(CONSIGNE 1)
Transcrivez sans aucune modification le passage du texte fourni qui commence à « Au téléphone, la » et s’achève à « la Méditerranée. (...) ».
(CONSIGNE 2)
Traduisez en anglais la phrase suivante du texte fourni : « Avant même sa sortie, prévue le 8 novembre, ce documentaire fait déjà parler. »
(CONSIGNE 3)
D’après le texte fourni, à quelle date la sortie du documentaire est-elle prévue ?

(TEXTE FOURNI)
------------------------------------------------

Des projections reportées, une intervenante arrêtée le 16 octobre à Marseille, une séance controversée à l’Assemblée nationale… Avant même sa sortie, prévue le 8 novembre, ce documentaire fait déjà parler. Son réalisateur réagit.

Au téléphone, la voix de Roland Nurier tremble d’émotion. Au lendemain du bombardement meurtrier d’un hôpital à Gaza, le réalisateur de Yallah Gaza n’en revient pas d’assister, de loin et impuissant, à la disparition en temps réel du décor de son film. Bien plus qu’un décor, le berceau maudit d’une population condamnée à toujours renaître de ses cendres : Gaza. Deux millions d’habitants entassés sur 360 kilomètres carrés, entre le sable du désert et l’eau de la Méditerranée. (...)

------------------------------------------------

[Éléments d’un jeu de données]
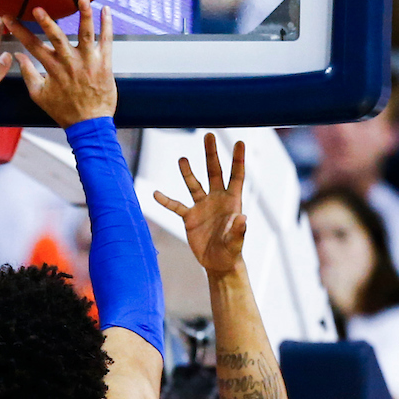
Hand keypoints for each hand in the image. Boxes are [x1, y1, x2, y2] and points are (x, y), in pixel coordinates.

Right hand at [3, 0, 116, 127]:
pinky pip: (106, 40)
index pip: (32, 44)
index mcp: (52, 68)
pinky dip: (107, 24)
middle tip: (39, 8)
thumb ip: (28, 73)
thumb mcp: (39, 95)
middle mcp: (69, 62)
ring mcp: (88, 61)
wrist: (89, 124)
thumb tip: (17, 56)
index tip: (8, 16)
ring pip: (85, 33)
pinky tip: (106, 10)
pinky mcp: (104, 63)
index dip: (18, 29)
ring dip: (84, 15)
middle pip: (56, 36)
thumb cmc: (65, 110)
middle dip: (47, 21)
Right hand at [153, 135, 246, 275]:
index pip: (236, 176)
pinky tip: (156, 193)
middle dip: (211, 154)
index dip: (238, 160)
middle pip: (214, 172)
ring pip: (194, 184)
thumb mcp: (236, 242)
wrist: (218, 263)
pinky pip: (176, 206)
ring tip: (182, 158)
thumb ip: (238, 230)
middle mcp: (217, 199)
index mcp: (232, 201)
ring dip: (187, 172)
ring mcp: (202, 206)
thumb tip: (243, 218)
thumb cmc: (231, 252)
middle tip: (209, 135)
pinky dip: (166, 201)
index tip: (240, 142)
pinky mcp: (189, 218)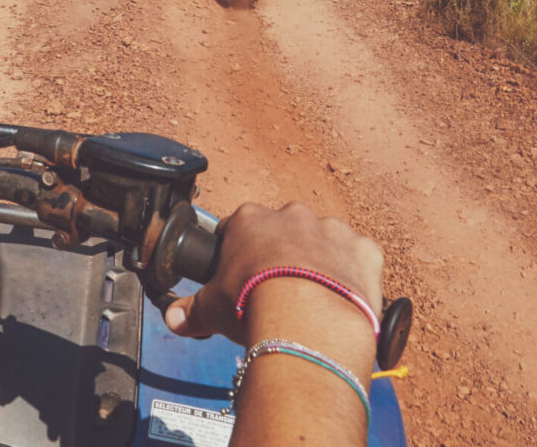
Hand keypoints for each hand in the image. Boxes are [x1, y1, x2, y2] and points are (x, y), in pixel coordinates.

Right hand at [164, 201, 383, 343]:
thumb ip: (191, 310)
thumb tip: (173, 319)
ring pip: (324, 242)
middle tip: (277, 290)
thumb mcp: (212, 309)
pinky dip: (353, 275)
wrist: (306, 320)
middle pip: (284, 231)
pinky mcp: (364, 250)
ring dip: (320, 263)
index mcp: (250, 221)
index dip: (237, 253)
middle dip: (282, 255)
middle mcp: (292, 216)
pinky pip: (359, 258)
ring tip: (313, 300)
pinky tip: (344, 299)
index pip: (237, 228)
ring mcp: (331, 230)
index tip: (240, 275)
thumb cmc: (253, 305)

------------------------------------------------

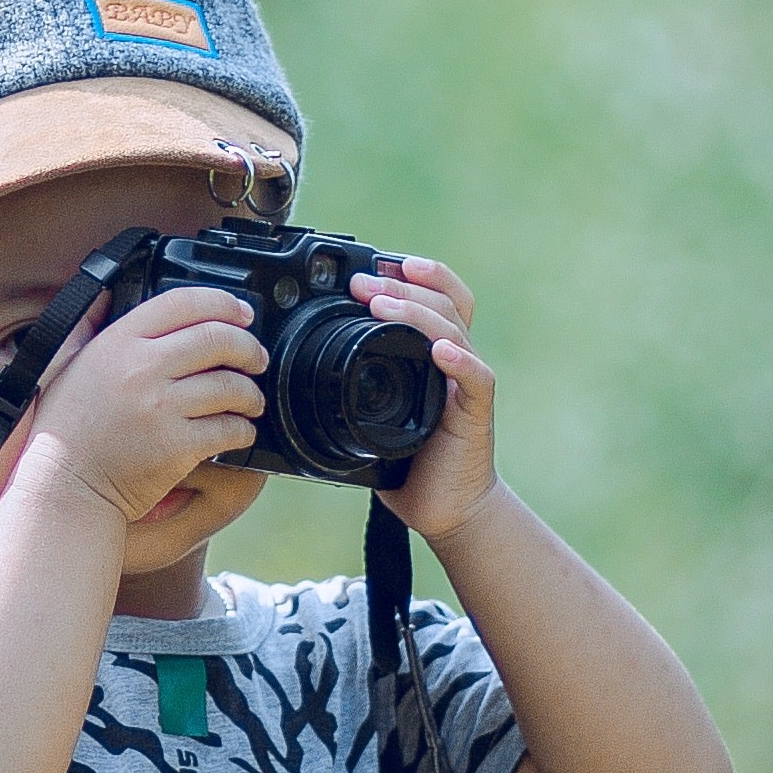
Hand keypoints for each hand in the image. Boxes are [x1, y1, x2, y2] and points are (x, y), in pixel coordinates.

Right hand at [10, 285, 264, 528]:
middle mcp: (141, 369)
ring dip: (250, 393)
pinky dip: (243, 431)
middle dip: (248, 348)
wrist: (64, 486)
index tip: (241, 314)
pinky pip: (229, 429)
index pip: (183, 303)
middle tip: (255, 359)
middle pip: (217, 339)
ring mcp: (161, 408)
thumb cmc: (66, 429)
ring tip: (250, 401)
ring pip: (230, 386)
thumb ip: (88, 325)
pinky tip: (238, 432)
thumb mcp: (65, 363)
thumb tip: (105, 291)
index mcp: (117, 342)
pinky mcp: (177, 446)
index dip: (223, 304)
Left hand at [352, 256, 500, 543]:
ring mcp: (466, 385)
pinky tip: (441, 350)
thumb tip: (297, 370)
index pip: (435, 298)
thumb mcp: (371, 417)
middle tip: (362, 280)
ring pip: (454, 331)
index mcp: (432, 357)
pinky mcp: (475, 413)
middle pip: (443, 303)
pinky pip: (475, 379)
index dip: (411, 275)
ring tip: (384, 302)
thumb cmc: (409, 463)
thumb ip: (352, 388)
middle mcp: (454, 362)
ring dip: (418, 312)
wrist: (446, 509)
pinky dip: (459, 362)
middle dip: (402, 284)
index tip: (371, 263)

------------------------------------------------

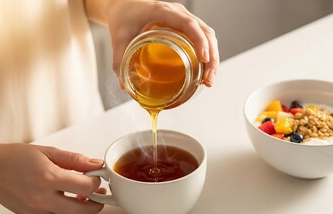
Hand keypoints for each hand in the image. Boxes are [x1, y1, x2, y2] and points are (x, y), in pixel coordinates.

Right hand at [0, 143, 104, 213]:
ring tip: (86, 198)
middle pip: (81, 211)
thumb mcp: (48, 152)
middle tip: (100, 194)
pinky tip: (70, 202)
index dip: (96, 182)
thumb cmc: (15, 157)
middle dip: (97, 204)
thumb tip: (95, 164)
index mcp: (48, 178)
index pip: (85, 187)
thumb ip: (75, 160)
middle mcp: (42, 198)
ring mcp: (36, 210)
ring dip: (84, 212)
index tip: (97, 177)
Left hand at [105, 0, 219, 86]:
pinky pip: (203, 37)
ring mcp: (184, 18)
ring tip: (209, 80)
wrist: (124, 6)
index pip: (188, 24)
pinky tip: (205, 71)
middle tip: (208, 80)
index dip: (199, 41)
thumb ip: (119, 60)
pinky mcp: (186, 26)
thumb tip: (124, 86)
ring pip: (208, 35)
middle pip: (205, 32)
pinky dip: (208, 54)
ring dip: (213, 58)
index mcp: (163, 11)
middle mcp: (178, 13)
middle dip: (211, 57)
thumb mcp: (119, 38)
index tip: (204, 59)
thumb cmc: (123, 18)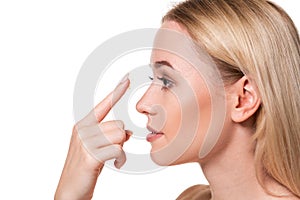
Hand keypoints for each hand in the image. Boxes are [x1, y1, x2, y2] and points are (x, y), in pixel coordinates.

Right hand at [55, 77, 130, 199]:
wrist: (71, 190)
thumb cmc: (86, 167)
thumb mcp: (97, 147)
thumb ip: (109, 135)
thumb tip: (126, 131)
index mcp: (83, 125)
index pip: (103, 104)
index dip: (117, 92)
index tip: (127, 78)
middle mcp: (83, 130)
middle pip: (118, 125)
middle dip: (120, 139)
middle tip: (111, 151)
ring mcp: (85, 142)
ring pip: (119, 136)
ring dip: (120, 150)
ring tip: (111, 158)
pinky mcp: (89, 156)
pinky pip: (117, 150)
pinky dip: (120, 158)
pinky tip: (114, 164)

------------------------------------------------

(RÉSULTAT 1)
Au téléphone, la voix de Roland Nurier tremble d’émotion. Au lendemain du bombardement meurtrier d’un hôpital à Gaza, le réalisateur de Yallah Gaza n’en revient pas d’assister, de loin et impuissant, à la disparition en temps réel du décor de son film. Bien plus qu’un décor, le berceau maudit d’une population condamnée à toujours renaître de ses cendres : Gaza. Deux millions d’habitants entassés sur 360 kilomètres carrés, entre le sable du désert et l’eau de la Méditerranée. (...)

(RÉSULTAT 2)
Even before its release, scheduled for November 8, this documentary is already getting people talking.

(RÉSULTAT 3)
Le 8 novembre.